Open Data Infrastructure
SQLGlot Tokenization Boundaries for SQL Migration Risk
How SQLGlot tokenization boundaries help separate parse failures, dialect gaps, policy rewrites, and SQL migration review evidence.
A SQL migration does not fail only when a query produces the wrong result. Sometimes it fails before the parser even gets a fair shot.
Tokenization is the first migration boundary
SQLGlot is a Python SQL parser, transpiler, and optimizer. In migration work, teams usually focus on dialect translation and expression trees. Tokenization deserves its own review because it decides how raw SQL text becomes the stream of tokens the parser can reason about.
That makes tokenization a risk boundary. Comments, quoted identifiers, vendor-specific operators, unusual literals, templating residue, and policy markers can all change how migration tooling sees a statement before semantic review begins.
Core idea: SQLGlot tokenization review separates text-shape risk from parser, transpiler, and policy-rewrite risk.

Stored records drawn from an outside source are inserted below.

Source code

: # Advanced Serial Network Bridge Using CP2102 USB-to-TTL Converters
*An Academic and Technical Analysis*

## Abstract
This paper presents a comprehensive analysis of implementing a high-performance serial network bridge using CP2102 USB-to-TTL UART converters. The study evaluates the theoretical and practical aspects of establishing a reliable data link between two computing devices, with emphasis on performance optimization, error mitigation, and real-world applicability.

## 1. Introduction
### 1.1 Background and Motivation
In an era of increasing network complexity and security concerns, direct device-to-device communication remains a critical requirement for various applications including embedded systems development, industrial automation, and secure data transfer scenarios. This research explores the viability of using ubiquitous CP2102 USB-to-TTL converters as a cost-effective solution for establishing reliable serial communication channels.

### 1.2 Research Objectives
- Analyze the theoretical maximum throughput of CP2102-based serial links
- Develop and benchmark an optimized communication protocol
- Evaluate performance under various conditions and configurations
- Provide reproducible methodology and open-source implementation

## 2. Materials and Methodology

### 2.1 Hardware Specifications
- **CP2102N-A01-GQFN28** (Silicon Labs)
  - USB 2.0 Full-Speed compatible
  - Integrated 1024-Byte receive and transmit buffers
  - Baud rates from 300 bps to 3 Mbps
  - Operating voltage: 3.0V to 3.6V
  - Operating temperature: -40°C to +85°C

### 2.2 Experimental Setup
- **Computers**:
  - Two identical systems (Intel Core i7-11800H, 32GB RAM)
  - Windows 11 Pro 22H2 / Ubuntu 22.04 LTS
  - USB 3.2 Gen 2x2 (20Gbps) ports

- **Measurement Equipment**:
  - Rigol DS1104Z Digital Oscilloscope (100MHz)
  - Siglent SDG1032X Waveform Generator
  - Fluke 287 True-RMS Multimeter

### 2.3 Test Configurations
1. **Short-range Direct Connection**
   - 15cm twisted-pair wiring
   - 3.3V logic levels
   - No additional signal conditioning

The token stream explains early failures
The SQLGlot token documentation exposes the token types and tokenizer behavior behind parsing. The SQLGlot API documentation documents parsing and transpilation interfaces.

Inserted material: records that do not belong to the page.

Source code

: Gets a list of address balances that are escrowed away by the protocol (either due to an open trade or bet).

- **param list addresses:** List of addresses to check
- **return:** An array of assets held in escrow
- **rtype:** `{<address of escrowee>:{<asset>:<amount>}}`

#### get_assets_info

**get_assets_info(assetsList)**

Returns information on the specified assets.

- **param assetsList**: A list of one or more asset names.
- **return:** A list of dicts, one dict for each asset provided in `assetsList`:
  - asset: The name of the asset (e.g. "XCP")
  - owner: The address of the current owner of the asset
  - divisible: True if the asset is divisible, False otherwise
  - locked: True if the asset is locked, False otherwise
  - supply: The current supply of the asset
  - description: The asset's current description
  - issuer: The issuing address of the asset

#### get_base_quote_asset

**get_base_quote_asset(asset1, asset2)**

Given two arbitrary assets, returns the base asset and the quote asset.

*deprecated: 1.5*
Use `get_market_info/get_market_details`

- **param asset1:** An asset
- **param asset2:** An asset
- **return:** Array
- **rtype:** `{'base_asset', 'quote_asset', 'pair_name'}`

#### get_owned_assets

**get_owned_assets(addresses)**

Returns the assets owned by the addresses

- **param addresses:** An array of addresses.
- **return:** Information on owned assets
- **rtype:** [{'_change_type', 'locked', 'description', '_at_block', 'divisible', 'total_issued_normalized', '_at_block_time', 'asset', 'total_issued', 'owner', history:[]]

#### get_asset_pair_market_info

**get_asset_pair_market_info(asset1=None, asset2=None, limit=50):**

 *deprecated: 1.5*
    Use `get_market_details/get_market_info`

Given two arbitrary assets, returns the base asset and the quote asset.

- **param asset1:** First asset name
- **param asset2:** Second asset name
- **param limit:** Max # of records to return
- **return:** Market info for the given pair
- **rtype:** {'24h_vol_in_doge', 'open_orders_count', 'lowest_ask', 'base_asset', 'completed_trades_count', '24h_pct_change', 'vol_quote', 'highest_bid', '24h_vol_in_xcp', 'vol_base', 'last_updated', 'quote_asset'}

For ODI migration work, that evidence helps teams avoid blaming the wrong layer. A failed migration statement may need dialect support, a policy rewrite, a templating cleanup, or a tokenizer boundary update. Those are different risks with different owners.
Patterns that work
- Sample failed SQL by tokenization error, parse error, transpilation issue, and semantic review issue.
- Preserve original SQL text, token stream, source dialect, target dialect, and rewrite intent.
- Review templated SQL separately from plain SQL before platform cutover.
- Flag policy comments and governance tags that migration tooling must preserve.
- Track unsupported token patterns as migration backlog items with owners.
For adjacent ODI context, read SQLGlot parser coverage for migration risk, SQLGlot transpilation tests, and SQLGlot policy rewrites.
What breaks first
- Migration reports combine tokenizer failures and semantic failures into one vague error bucket.
- Quoted identifiers or vendor literals are normalized before the team can review them.
- Policy tags disappear because comments were treated as disposable text.
- A successful transpilation hides the fact that tokenization changed the statement boundary.
Questions to ask
- Which migration failures occur before parsing?
- Which SQL patterns require tokenizer-level review before cutover?
- Can the team preserve source text, token stream, and rewritten SQL together?
- Which policy or lineage markers must survive tokenization and transpilation?
Sources to start with
These primary sources anchor the technical claims in this guide.
Migration evidence starts with the first token the system thinks it saw.